|£60m to improve care quality in hospices|
|Written by publicservice.co.uk|
|Wednesday, 30 May 2012|
Hospices will get £60m to help improve the quality of care for people nearing the end of their lives, the care services minister Paul Burstow has announced.
The money – which will be available for all adult and children's hospices in England – is intended to improve care for patients and families by "enhancing the hospice environment" as well as supporting the care that hospices provide to people in their own homes.
Hospices will be able to apply for funding for improvements to day-therapy facilities, including providing transport services, developing or improving out-reach services to support people in their own homes, refurbishment of inpatient and visitor areas, including improvements to bedrooms and bathrooms and providing overnight facilities for families, improvements to mortuary and bereavement facilities and improvements to gardens and outside spaces so patients can spend time outdoors.
The main criteria are that projects deliver improvements that directly benefit patients, have a tangible impact on the physical environment and provide value for money.
"Our surroundings at the end of our lives play a critical role in our wellbeing," Burstow said. "This money will help hospices all over the country make improvements such as redesigning rooms or putting in place facilities to help people remain independent.
"We are making this investment because we want hospices to be able to provide dignified, compassionate, high quality care and support to people and their families at what is a difficult time in their lives."
David Praill, chief executive of Help the Hospices, said: "In these challenging times, investment in hospices is vital so they can modernise and expand in order to meet the growing needs of the communities they serve.
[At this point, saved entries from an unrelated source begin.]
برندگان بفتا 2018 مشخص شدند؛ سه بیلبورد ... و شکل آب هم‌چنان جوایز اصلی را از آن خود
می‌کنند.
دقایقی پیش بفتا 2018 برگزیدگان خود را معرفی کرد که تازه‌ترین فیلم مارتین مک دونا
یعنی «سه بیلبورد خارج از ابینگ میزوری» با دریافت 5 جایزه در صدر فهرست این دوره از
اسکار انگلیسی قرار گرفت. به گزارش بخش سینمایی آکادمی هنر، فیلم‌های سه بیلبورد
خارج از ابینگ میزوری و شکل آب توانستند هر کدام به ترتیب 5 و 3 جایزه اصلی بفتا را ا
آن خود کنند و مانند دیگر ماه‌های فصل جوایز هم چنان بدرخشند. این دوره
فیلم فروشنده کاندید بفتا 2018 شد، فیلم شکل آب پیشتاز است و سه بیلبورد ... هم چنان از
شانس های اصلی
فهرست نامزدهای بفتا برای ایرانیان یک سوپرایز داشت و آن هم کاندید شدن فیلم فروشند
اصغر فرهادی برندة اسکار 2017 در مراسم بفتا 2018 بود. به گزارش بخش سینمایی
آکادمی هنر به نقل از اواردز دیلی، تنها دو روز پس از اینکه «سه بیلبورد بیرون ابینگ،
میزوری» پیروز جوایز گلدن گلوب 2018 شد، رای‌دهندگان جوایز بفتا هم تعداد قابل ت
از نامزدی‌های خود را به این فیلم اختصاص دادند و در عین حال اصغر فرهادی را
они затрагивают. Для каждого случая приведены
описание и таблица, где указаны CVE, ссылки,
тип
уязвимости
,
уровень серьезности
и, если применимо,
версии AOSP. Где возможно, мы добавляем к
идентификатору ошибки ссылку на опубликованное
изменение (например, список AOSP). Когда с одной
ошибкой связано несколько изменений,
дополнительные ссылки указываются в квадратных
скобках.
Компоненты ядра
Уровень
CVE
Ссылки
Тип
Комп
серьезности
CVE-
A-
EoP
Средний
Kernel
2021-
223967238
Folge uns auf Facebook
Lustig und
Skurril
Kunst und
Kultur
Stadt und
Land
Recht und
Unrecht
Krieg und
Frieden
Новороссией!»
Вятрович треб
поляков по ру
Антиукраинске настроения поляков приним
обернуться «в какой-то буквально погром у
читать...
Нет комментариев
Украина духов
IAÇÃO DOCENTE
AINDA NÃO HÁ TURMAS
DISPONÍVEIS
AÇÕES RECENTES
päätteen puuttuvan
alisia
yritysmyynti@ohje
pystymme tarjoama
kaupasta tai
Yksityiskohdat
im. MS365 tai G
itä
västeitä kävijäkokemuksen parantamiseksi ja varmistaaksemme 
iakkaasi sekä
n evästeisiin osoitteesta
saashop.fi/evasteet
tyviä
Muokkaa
This new grant programme will make a huge difference to the quality of care that hospices provide to people with terminal and life-limiting illnesses at home and in hospices."
And Barbara Gelb, chief executive of Together for Short Lives, said she was "delighted that England's children's hospice services will have the chance to benefit from this funding to enhance the lives of the thousands of children and families who need their support".
She added: "We will work with the department and the children's hospices to help make sure that the money is used to make the greatest impact."